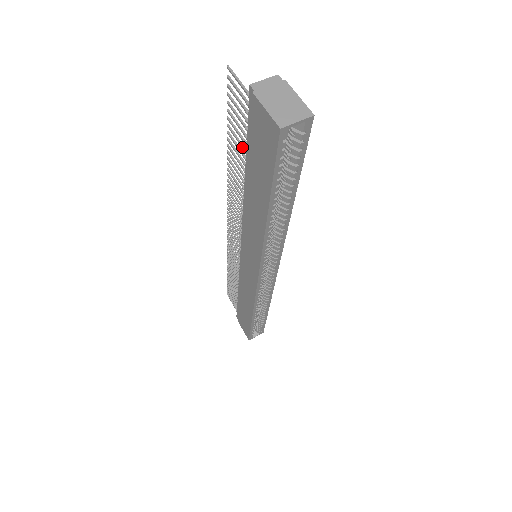
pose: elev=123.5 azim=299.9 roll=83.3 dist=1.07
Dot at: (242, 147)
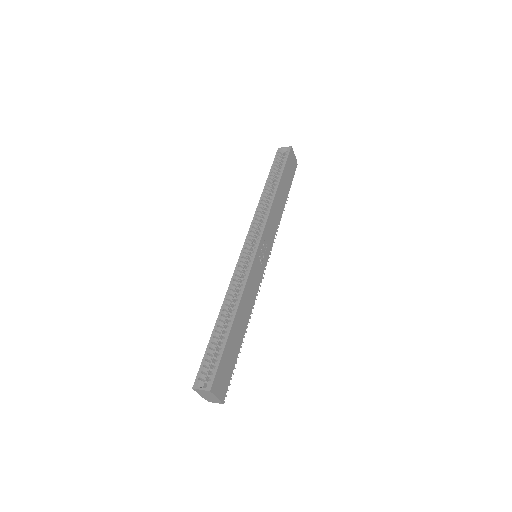
Dot at: occluded
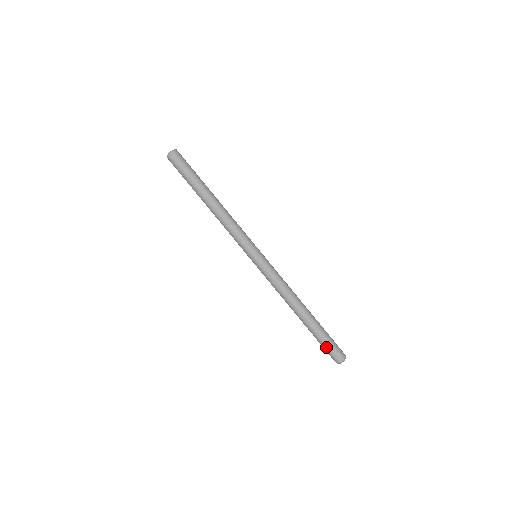
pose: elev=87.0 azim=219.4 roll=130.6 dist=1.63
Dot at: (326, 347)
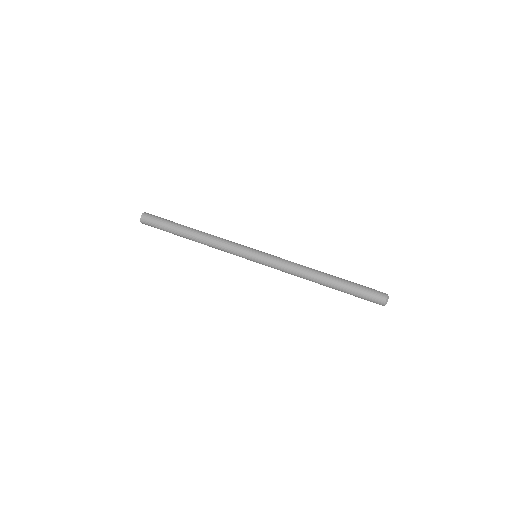
Dot at: (366, 288)
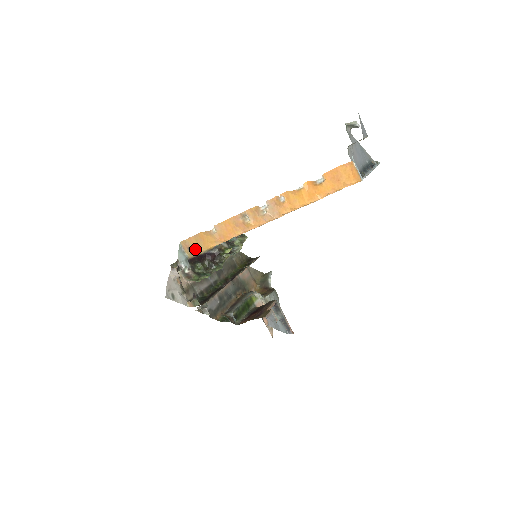
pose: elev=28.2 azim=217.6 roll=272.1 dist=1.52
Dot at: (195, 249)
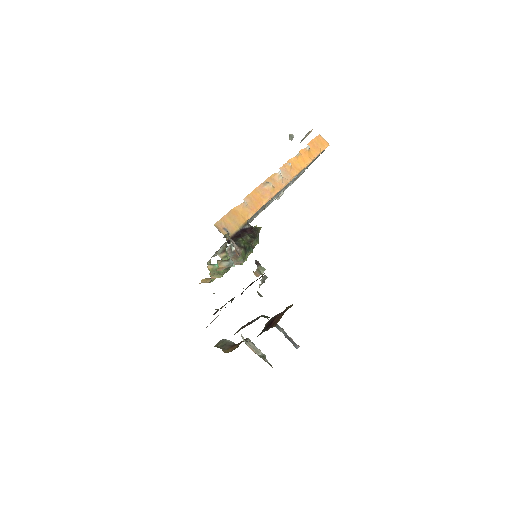
Dot at: (231, 227)
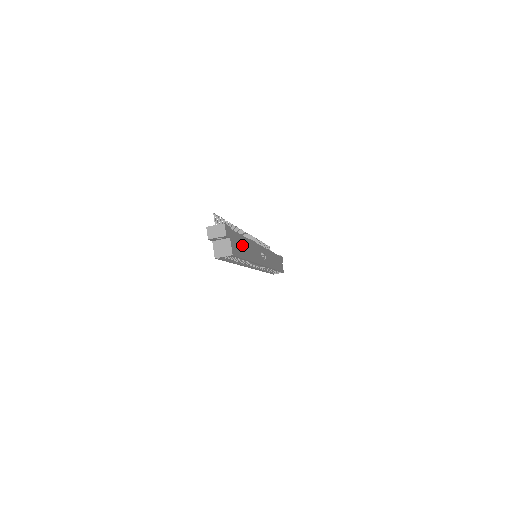
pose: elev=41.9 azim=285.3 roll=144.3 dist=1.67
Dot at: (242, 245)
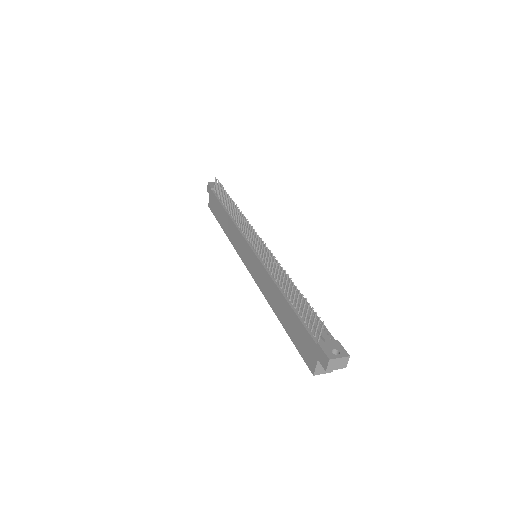
Dot at: occluded
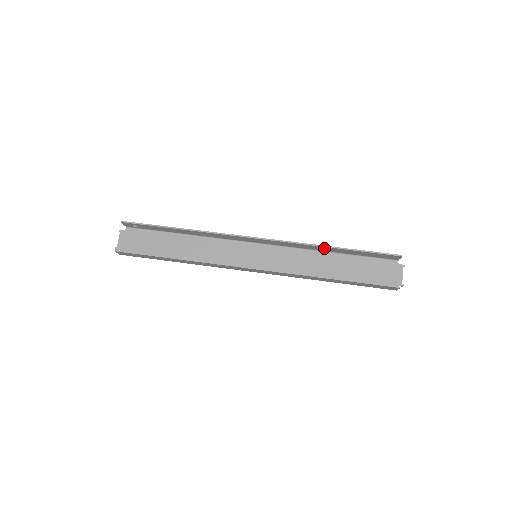
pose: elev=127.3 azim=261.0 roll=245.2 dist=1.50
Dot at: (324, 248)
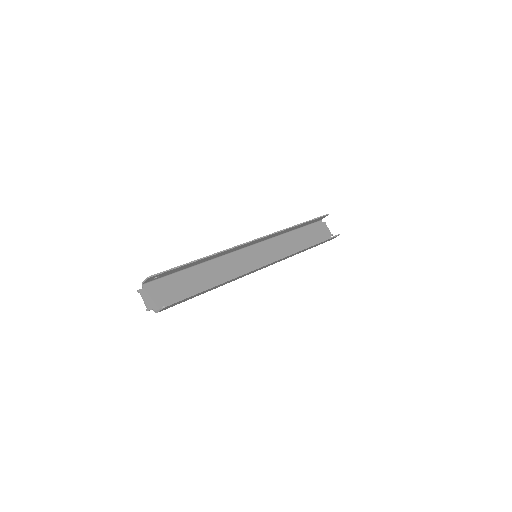
Dot at: occluded
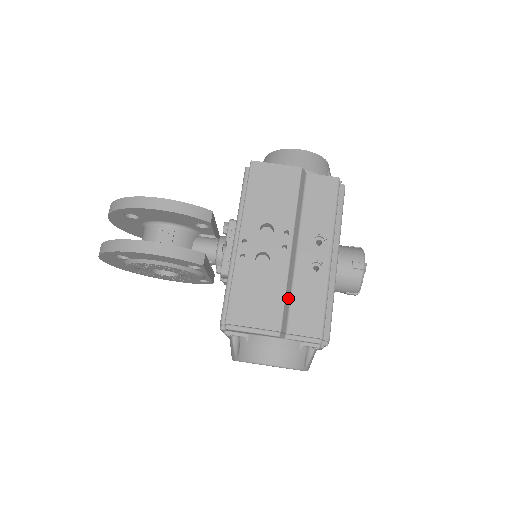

--------------------------------------------------

=== TASK DIRECTIONS ===
Return the text of all the rows above verbatim, with the pictures left out.

=== FINAL RESULT ===
pose: elev=123.5 azim=299.9 roll=83.3 dist=1.07
Dot at: (242, 147)
Dot at: occluded
pose: elev=87.0 azim=219.4 roll=130.6 dist=1.63
Dot at: (326, 347)
Dot at: (366, 288)
pose: elev=28.2 azim=217.6 roll=272.1 dist=1.52
Dot at: (195, 249)
Dot at: (231, 227)
pose: elev=41.9 azim=285.3 roll=144.3 dist=1.67
Dot at: (242, 245)
Dot at: occluded
pose: elev=127.3 azim=261.0 roll=245.2 dist=1.50
Dot at: (324, 248)
Dot at: occluded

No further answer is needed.